**Work to complete:**
Rewrite the text of the items below, putting "İzmir" wherever "Denizli" occurs and keeping every other character unchanged.

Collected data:

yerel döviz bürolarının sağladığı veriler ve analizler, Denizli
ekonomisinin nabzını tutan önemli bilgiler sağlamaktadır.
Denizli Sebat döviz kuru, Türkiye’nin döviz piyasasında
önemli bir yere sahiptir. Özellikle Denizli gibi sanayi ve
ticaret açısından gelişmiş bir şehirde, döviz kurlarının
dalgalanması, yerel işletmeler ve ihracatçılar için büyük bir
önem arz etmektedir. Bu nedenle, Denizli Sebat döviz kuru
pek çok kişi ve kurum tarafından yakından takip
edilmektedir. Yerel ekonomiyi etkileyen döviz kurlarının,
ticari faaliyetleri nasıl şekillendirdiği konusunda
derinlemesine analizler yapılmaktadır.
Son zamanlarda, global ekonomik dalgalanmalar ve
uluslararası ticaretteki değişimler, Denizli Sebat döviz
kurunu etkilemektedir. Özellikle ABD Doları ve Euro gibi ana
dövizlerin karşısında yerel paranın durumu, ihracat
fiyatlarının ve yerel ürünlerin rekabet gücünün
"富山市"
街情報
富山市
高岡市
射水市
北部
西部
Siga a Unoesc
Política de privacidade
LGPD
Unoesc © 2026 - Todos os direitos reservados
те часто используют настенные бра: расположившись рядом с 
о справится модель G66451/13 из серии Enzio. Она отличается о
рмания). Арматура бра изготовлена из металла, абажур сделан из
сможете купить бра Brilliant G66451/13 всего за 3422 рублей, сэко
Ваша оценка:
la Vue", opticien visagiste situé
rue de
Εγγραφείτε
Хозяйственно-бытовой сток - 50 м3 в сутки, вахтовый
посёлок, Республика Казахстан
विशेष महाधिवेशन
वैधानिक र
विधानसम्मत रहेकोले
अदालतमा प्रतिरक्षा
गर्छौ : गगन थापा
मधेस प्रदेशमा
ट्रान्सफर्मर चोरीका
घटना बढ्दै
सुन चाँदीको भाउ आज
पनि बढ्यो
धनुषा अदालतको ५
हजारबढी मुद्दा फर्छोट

**Response box:**
yerel döviz bürolarının sağladığı veriler ve analizler, İzmir
ekonomisinin nabzını tutan önemli bilgiler sağlamaktadır.
İzmir Sebat döviz kuru, Türkiye’nin döviz piyasasında
önemli bir yere sahiptir. Özellikle İzmir gibi sanayi ve
ticaret açısından gelişmiş bir şehirde, döviz kurlarının
dalgalanması, yerel işletmeler ve ihracatçılar için büyük bir
önem arz etmektedir. Bu nedenle, İzmir Sebat döviz kuru
pek çok kişi ve kurum tarafından yakından takip
edilmektedir. Yerel ekonomiyi etkileyen döviz kurlarının,
ticari faaliyetleri nasıl şekillendirdiği konusunda
derinlemesine analizler yapılmaktadır.
Son zamanlarda, global ekonomik dalgalanmalar ve
uluslararası ticaretteki değişimler, İzmir Sebat döviz
kurunu etkilemektedir. Özellikle ABD Doları ve Euro gibi ana
dövizlerin karşısında yerel paranın durumu, ihracat
fiyatlarının ve yerel ürünlerin rekabet gücünün
"富山市"
街情報
富山市
高岡市
射水市
北部
西部
Siga a Unoesc
Política de privacidade
LGPD
Unoesc © 2026 - Todos os direitos reservados
те часто используют настенные бра: расположившись рядом с 
о справится модель G66451/13 из серии Enzio. Она отличается о
рмания). Арматура бра изготовлена из металла, абажур сделан из
сможете купить бра Brilliant G66451/13 всего за 3422 рублей, сэко
Ваша оценка:
la Vue", opticien visagiste situé
rue de
Εγγραφείτε
Хозяйственно-бытовой сток - 50 м3 в сутки, вахтовый
посёлок, Республика Казахстан
विशेष महाधिवेशन
वैधानिक र
विधानसम्मत रहेकोले
अदालतमा प्रतिरक्षा
गर्छौ : गगन थापा
मधेस प्रदेशमा
ट्रान्सफर्मर चोरीका
घटना बढ्दै
सुन चाँदीको भाउ आज
पनि बढ्यो
धनुषा अदालतको ५
हजारबढी मुद्दा फर्छोट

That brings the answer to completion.